[Assignment] From the data that follows, report the number of lines including "pixels", and only that number.

[Data supplied]
════════
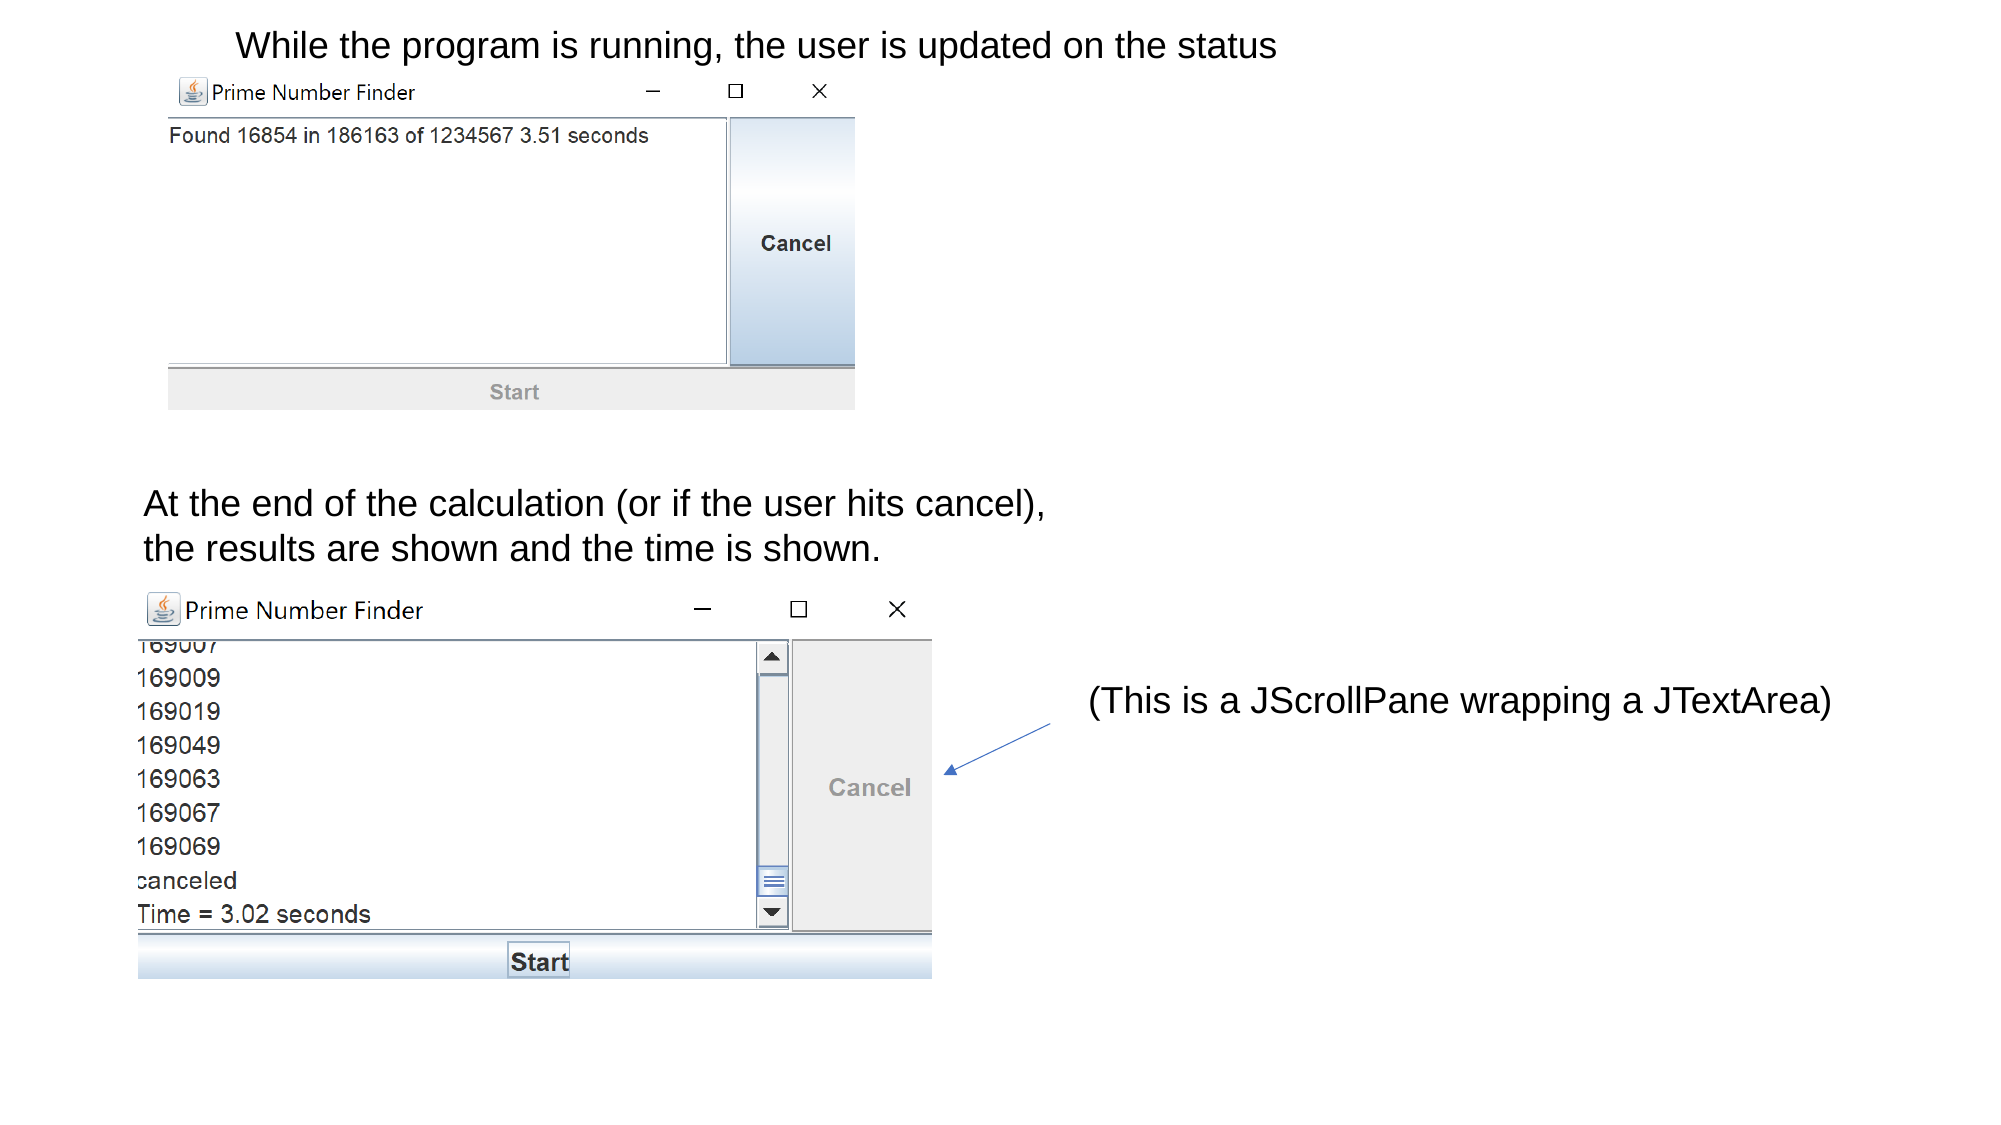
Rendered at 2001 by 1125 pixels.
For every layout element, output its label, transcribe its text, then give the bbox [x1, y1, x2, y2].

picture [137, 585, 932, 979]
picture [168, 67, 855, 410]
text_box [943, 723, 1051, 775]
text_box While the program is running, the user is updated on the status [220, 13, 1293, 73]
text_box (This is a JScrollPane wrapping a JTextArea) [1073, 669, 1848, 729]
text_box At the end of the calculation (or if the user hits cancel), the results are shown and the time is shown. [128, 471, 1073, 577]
════════
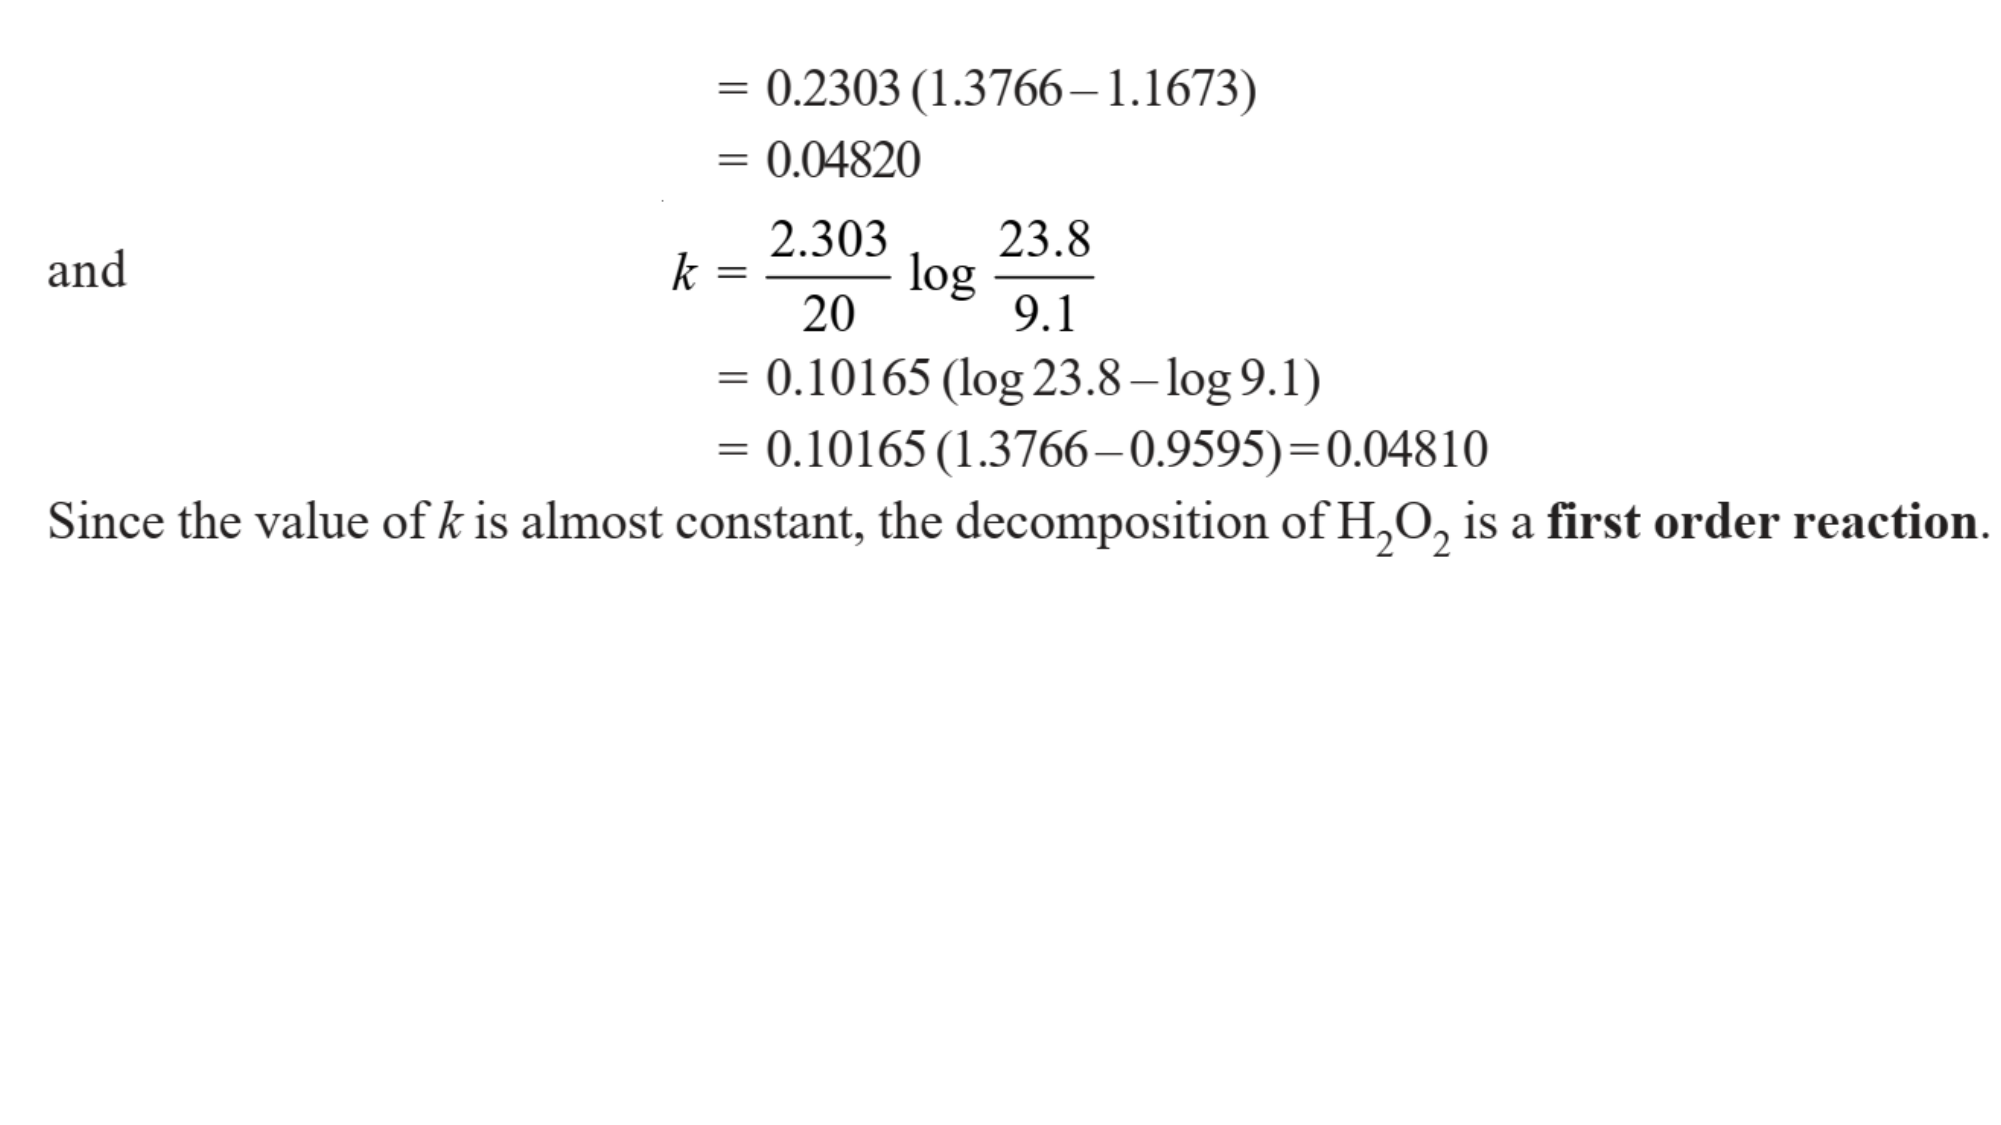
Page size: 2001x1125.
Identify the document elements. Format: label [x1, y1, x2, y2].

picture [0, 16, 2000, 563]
════════
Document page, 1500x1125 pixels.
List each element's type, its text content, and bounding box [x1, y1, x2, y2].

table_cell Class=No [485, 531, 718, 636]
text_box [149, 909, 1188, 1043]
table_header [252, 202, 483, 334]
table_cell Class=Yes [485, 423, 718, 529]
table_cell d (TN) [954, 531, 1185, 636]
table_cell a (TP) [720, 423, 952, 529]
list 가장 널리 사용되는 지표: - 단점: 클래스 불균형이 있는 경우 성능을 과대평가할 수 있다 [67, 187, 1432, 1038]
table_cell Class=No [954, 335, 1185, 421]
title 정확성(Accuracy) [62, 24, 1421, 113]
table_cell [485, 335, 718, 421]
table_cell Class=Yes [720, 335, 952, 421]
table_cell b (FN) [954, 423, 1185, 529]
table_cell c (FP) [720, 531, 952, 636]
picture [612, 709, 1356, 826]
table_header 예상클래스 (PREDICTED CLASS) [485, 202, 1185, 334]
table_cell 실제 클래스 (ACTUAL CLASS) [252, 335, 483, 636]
════════
[Output for this exercise] 2